[Bounding boxes with keypoints]
>>>

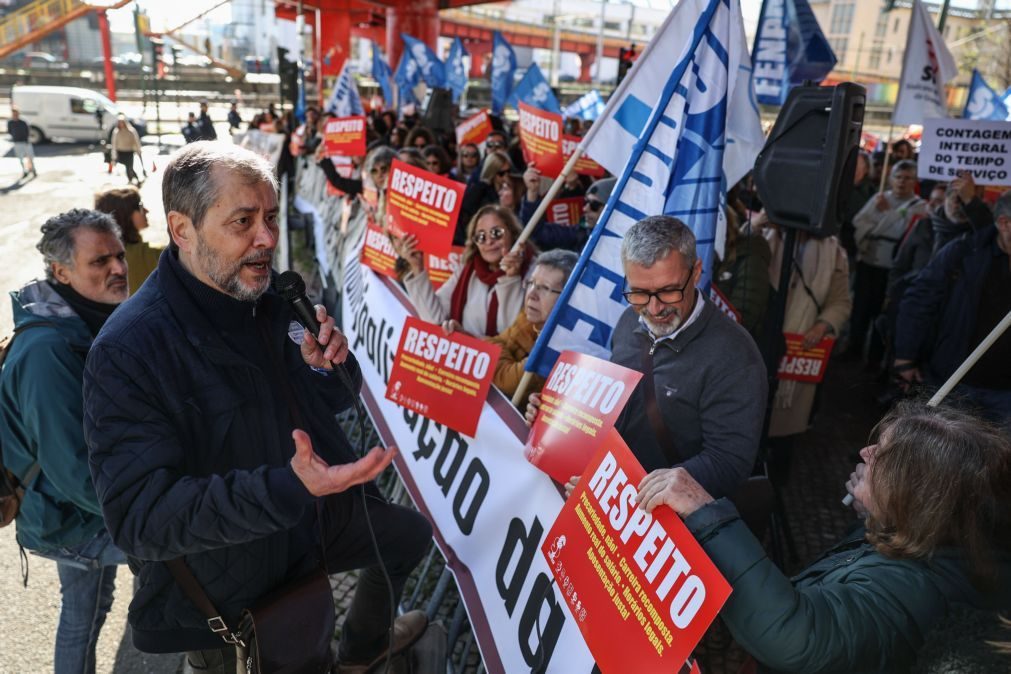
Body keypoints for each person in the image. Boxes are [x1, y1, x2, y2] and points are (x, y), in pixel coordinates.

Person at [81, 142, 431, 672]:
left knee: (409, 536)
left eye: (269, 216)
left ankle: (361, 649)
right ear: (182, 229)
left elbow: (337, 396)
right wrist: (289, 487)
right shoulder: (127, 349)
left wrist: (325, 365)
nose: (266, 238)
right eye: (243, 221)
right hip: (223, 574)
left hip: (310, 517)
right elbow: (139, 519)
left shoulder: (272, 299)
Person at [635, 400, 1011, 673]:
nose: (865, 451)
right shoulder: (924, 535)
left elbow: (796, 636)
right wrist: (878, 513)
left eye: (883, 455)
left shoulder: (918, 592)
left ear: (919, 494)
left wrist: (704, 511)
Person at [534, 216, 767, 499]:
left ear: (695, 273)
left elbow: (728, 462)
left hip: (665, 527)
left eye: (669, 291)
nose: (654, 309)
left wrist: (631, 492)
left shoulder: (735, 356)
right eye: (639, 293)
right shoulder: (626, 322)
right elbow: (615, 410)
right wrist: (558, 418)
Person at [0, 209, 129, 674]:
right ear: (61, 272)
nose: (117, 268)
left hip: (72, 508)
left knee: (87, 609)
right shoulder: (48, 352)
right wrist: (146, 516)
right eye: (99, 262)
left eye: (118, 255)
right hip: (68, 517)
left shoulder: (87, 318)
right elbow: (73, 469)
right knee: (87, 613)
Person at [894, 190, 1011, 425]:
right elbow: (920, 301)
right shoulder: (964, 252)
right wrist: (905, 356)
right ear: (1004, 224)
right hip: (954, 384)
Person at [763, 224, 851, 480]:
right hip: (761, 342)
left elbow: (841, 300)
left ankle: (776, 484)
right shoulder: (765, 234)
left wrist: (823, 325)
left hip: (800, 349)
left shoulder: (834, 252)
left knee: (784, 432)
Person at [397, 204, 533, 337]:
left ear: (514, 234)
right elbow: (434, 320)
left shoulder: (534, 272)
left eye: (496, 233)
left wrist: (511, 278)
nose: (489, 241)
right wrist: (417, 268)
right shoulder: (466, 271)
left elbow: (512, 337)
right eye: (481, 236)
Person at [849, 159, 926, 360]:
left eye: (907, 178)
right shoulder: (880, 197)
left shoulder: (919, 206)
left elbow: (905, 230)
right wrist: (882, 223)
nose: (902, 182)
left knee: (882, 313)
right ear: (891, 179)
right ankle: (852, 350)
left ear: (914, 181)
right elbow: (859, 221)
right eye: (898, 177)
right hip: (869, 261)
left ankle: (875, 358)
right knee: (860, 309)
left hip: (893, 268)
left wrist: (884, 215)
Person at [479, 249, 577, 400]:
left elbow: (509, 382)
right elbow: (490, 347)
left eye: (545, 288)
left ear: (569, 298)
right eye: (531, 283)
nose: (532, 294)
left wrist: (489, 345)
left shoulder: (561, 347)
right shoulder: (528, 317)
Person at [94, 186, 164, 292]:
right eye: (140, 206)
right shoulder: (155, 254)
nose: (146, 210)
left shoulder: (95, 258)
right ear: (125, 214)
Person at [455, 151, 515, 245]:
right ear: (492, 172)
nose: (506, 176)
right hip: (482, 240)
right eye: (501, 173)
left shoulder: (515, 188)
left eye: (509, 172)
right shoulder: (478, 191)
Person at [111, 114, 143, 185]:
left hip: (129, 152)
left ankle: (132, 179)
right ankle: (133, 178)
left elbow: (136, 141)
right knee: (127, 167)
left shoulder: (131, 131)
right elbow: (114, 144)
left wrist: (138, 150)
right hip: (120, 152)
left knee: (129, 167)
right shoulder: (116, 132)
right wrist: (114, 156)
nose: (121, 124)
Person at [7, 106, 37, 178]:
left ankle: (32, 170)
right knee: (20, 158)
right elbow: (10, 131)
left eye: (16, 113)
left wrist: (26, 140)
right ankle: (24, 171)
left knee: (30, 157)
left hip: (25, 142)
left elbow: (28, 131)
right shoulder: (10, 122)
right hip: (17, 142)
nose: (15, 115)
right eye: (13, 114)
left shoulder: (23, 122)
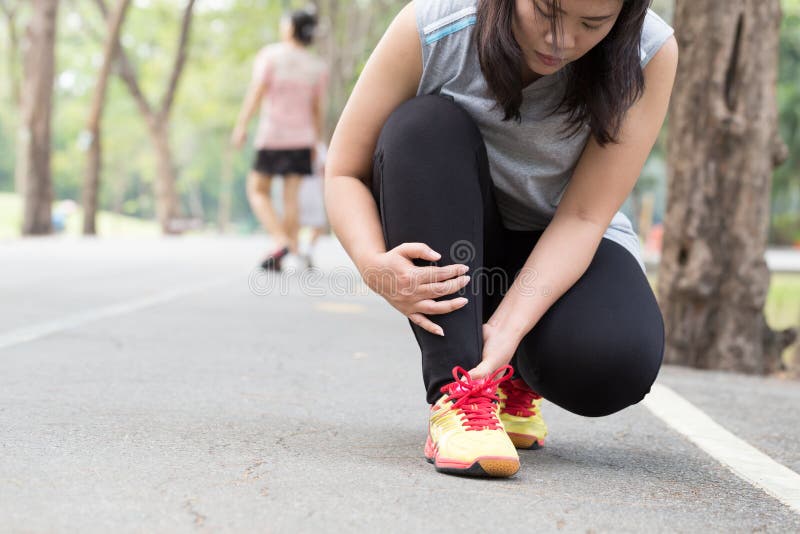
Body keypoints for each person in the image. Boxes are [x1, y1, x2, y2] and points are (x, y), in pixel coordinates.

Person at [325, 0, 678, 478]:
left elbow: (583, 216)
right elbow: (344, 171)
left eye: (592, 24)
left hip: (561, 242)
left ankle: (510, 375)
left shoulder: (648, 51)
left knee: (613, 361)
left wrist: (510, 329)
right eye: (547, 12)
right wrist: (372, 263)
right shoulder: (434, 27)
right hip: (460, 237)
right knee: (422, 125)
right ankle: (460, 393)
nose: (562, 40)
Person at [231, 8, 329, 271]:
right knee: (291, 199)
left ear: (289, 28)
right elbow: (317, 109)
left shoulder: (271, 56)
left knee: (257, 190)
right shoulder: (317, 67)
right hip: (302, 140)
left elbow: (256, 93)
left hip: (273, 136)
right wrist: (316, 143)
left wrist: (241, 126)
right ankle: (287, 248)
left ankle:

<<<

**Exercise directions**
Please print the records above word for word, leaving every image out.

**Exercise response**
Body keypoints for each person in the image. Boxes are [x1, y1, x2, y2] and points are (x, y), in pixel coordinates.

Person at [81, 142, 431, 672]:
left knee: (409, 536)
left eye: (269, 216)
left ankle: (361, 649)
right ear: (182, 229)
left elbow: (337, 396)
right wrist: (289, 487)
right shoulder: (127, 349)
left wrist: (325, 365)
nose: (266, 238)
right eye: (243, 221)
right hip: (223, 574)
left hip: (310, 517)
right elbow: (139, 519)
left shoulder: (272, 299)
Person at [635, 400, 1011, 673]:
nose: (865, 451)
right shoulder: (924, 535)
left elbow: (796, 636)
right wrist: (878, 513)
left eye: (883, 455)
left shoulder: (918, 592)
left ear: (919, 494)
left wrist: (704, 511)
Person at [534, 216, 767, 499]:
left ear: (695, 273)
left elbow: (728, 462)
left hip: (665, 527)
left eye: (669, 291)
nose: (654, 309)
left wrist: (631, 492)
left shoulder: (735, 356)
right eye: (639, 293)
right shoulder: (626, 322)
right elbow: (615, 410)
right wrist: (558, 418)
Person at [0, 209, 129, 674]:
right ear: (61, 272)
nose: (117, 268)
left hip: (72, 508)
left knee: (87, 609)
right shoulder: (48, 352)
right wrist: (146, 516)
right eye: (99, 262)
left eye: (118, 255)
right hip: (68, 517)
left shoulder: (87, 318)
right elbow: (73, 469)
right knee: (87, 613)
Person at [894, 190, 1011, 425]:
right elbow: (920, 301)
right shoulder: (964, 252)
right wrist: (905, 356)
right ear: (1004, 224)
right hip: (954, 384)
Person at [763, 224, 851, 480]:
right hip: (761, 342)
left elbow: (841, 300)
left ankle: (776, 484)
right shoulder: (765, 234)
left wrist: (823, 325)
left hip: (800, 349)
left shoulder: (834, 252)
left knee: (784, 432)
Person at [397, 204, 533, 337]:
left ear: (514, 234)
right elbow: (434, 320)
left shoulder: (534, 272)
left eye: (496, 233)
left wrist: (511, 278)
nose: (489, 241)
right wrist: (417, 268)
right shoulder: (466, 271)
left elbow: (512, 337)
right eye: (481, 236)
Person at [849, 159, 926, 360]:
left eye: (907, 178)
right shoulder: (880, 197)
left shoulder: (919, 206)
left elbow: (905, 230)
right wrist: (882, 223)
nose: (902, 182)
left knee: (882, 313)
right ear: (891, 179)
right ankle: (852, 350)
left ear: (914, 181)
right elbow: (859, 221)
right eye: (898, 177)
right hip: (869, 261)
left ankle: (875, 358)
right knee: (860, 309)
left hip: (893, 268)
left wrist: (884, 215)
Person at [479, 249, 577, 400]:
left elbow: (509, 382)
right elbow: (490, 347)
left eye: (545, 288)
left ear: (569, 298)
right eye: (531, 283)
nose: (532, 294)
left wrist: (489, 345)
left shoulder: (561, 347)
right shoulder: (528, 317)
Person at [94, 186, 164, 292]:
right eye: (140, 206)
right shoulder: (155, 254)
nose: (146, 210)
left shoulder: (95, 258)
right ear: (125, 214)
Person at [455, 151, 515, 245]:
right ear: (492, 172)
nose: (506, 176)
right hip: (482, 240)
right eye: (501, 173)
left shoulder: (515, 188)
left eye: (509, 172)
right shoulder: (478, 191)
Person at [111, 114, 143, 185]:
left hip: (129, 152)
left ankle: (132, 179)
right ankle: (133, 178)
left elbow: (136, 141)
right knee: (127, 167)
left shoulder: (131, 131)
right elbow: (114, 144)
left wrist: (138, 150)
right hip: (120, 152)
left knee: (129, 167)
right shoulder: (116, 132)
right wrist: (114, 156)
nose: (121, 124)
Person at [7, 106, 37, 178]:
left ankle: (32, 170)
right knee: (20, 158)
right elbow: (10, 131)
left eye: (16, 113)
left wrist: (26, 140)
right ankle: (24, 171)
left knee: (30, 157)
left hip: (25, 142)
left elbow: (28, 131)
right shoulder: (10, 122)
right hip: (17, 142)
nose: (15, 115)
right eye: (13, 114)
left shoulder: (23, 122)
Body keypoints for each person in the image. Boxes are [x1, y1, x2, y2] and points are (x, y), in pixel coordinates.

Person at [325, 0, 678, 478]:
left elbow: (583, 216)
right elbow: (344, 171)
left eye: (592, 24)
left hip: (561, 242)
left ankle: (510, 375)
left shoulder: (648, 51)
left knee: (613, 361)
left wrist: (510, 329)
right eye: (547, 12)
right wrist: (372, 263)
right shoulder: (434, 27)
right hip: (460, 237)
right knee: (422, 125)
right ankle: (460, 393)
nose: (562, 40)
Person at [231, 8, 329, 271]:
right knee: (291, 199)
left ear: (289, 28)
right elbow: (317, 109)
left shoulder: (271, 56)
left knee: (257, 190)
right shoulder: (317, 67)
right hip: (302, 140)
left elbow: (256, 93)
left hip: (273, 136)
right wrist: (316, 143)
left wrist: (241, 126)
right ankle: (287, 248)
left ankle:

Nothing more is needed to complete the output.